**About this exercise:**
Revise the records below, changing "neighbors" to "adjacent points" and keeping everything else the same. Omit the pictures from your answer.

**Stored data:**
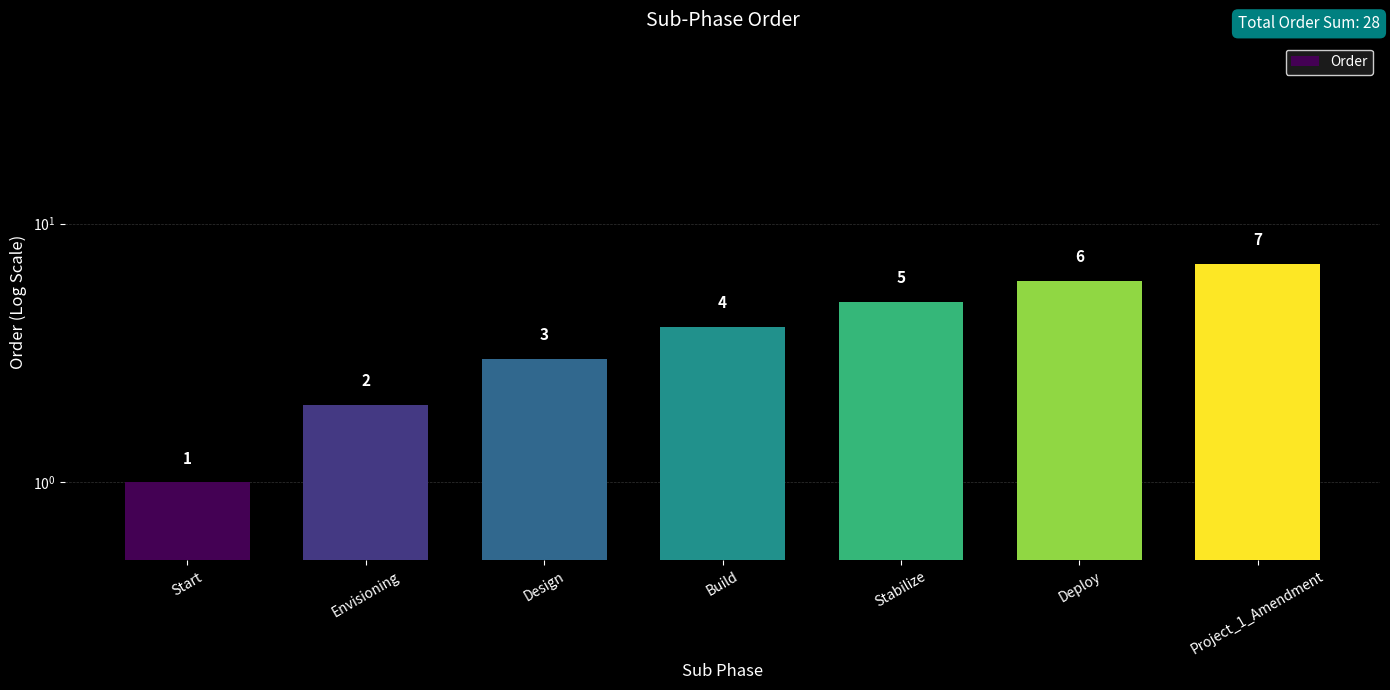

Approximately how many times larger is the value at Project_1_Amendment compared to Build?

1.8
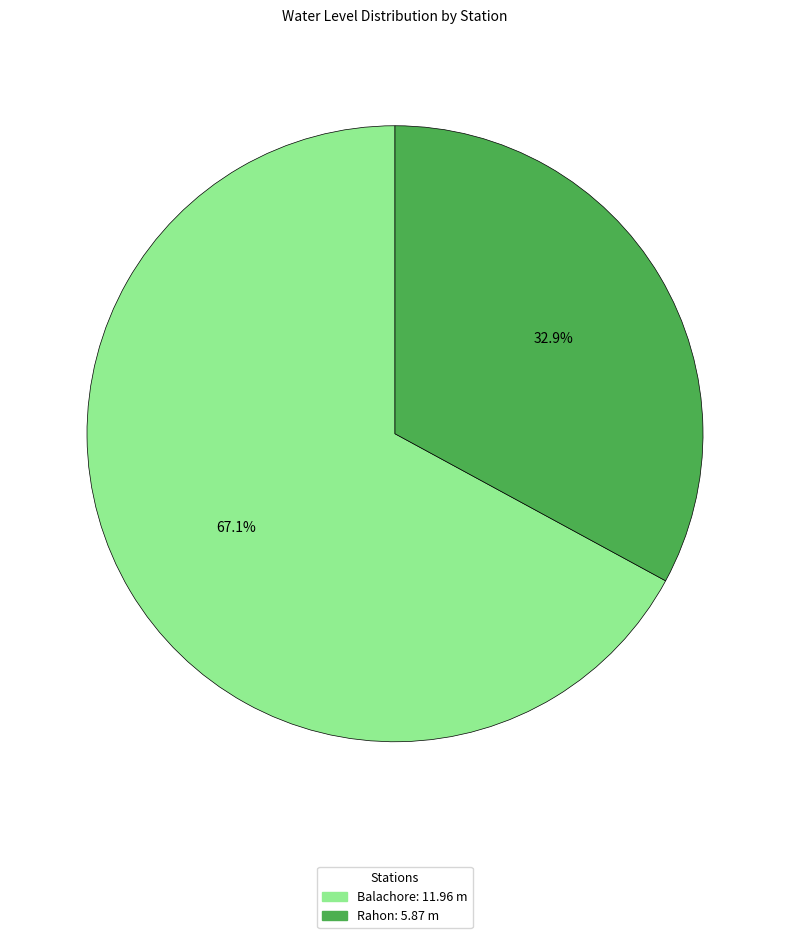

Combined, what portion of the pie is Rahon and Balachore?

100.0%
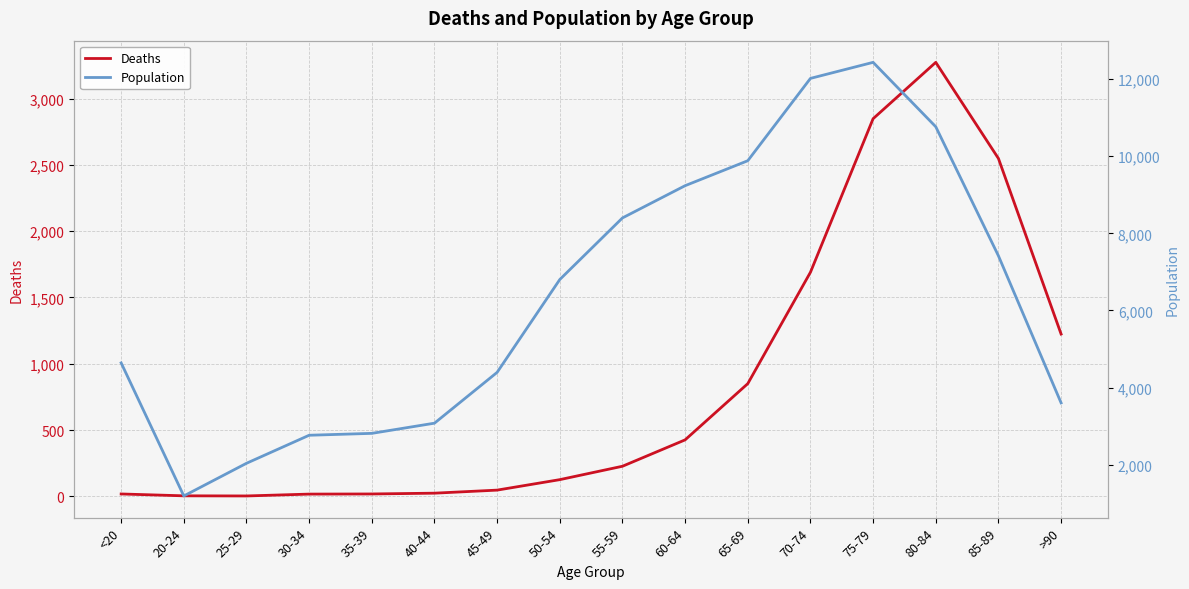

True or false: Deaths has more than 1 points higher than both neighbors.

False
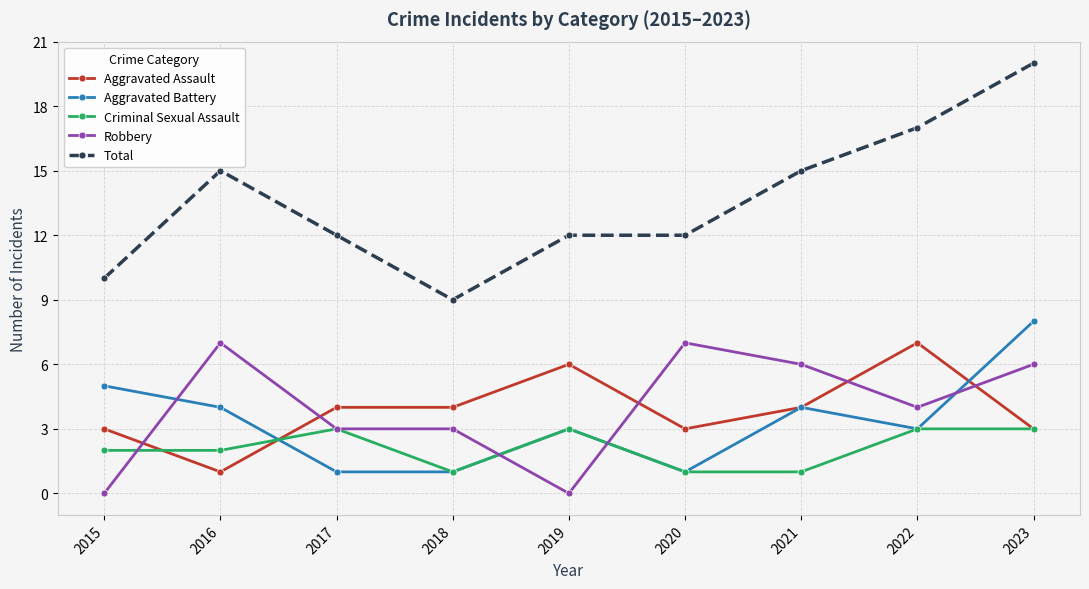

True or false: Total has more than 0 points higher than both neighbors.

True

**Response box:**
Approximately how many times larger is the value at Project_1_Amendment compared to Build?

1.8

Combined, what portion of the pie is Rahon and Balachore?

100.0%

True or false: Deaths has more than 1 points higher than both adjacent points.

False

True or false: Total has more than 0 points higher than both adjacent points.

True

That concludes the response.